Formulaic anti-racism
First, institutionalised racism has become a new buzzword. Wherever the term discrimination or racism would previously have been used, people now say ‘institutional racism’. It is as though they think of it as some new politically-correct term that has now to be utilised, rather than a specific aspect of racism.
Second, those agencies which assert that they are concerned about tackling institutional racism are not examining racism in new ways to find radical cures but merely resorting to old-style palliatives (reminiscent of 20 years of equal opportunities programmes) increasing ethnic recruitment of staff and providing more culturally-appropriate service delivery.

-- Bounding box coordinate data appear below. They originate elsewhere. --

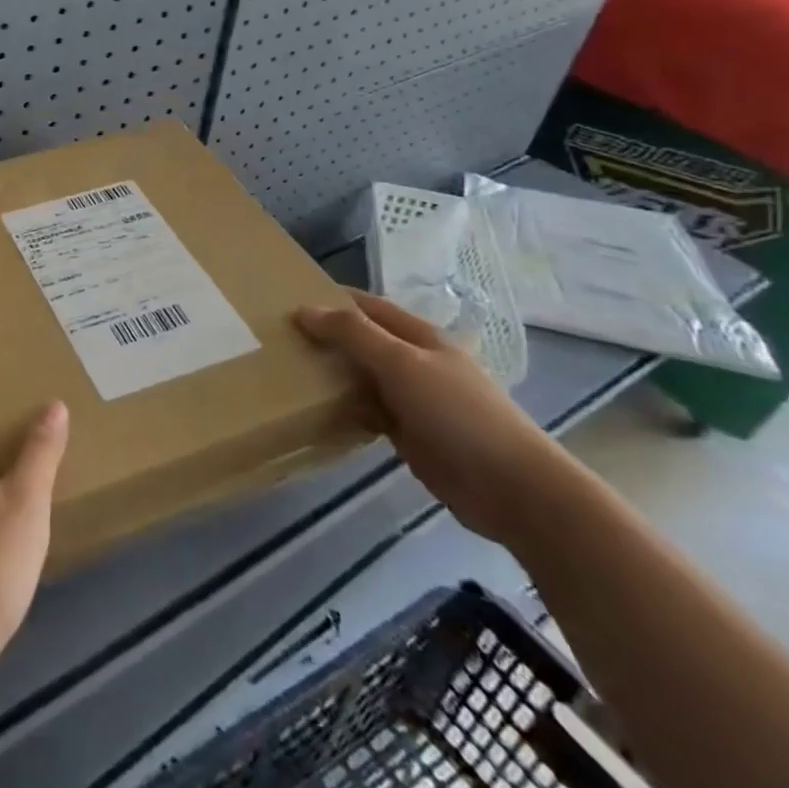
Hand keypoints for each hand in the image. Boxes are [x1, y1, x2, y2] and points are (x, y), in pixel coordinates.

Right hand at [296, 289, 573, 544]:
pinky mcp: (408, 433)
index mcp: (418, 336)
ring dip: (330, 373)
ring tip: (285, 370)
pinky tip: (314, 410)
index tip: (286, 299)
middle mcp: (413, 362)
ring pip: (360, 377)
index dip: (331, 299)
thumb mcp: (401, 364)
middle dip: (324, 337)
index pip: (367, 306)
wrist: (513, 488)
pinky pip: (365, 411)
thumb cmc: (458, 413)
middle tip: (275, 338)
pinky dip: (342, 408)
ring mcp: (412, 399)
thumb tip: (303, 310)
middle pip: (361, 341)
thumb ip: (353, 334)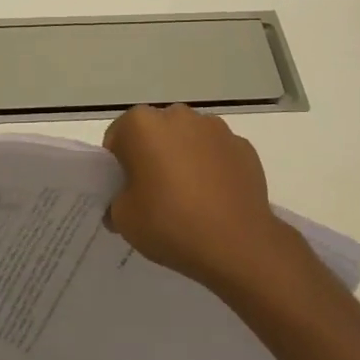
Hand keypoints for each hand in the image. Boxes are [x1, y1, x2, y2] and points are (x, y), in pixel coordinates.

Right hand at [102, 104, 303, 296]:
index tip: (125, 191)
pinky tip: (214, 199)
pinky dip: (212, 168)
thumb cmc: (170, 224)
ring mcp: (215, 128)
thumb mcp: (124, 220)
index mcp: (142, 125)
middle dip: (151, 156)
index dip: (118, 165)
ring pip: (188, 139)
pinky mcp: (243, 146)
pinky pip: (216, 153)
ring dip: (183, 158)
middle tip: (154, 194)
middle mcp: (178, 115)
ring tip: (188, 198)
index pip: (119, 138)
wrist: (237, 244)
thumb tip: (126, 201)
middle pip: (155, 133)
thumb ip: (116, 202)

Thus the Crown Prosecution Service, one of the most contentious institutions in the whole Lawrence Inquiry and notorious for its non-prosecutions of those responsible for black deaths in custody, tried in October to head off an investigation into its institutional racism ‘as defined by the Stephen Lawrence inquiry’ by approving plans to appoint more ethnic minority prosecutors. And a special guide was created for the judiciary so as to prevent judges from making racial gaffes.
The idea of institutional racism is not being seen as a challenge to organisations to examine their particular role, the context in which they work and the way in which racism has developed in their field. Instead a definition of institutional racism is being used as a kind of universal blueprint. What we should be examining is not what institutional racism is but what institutional racism does.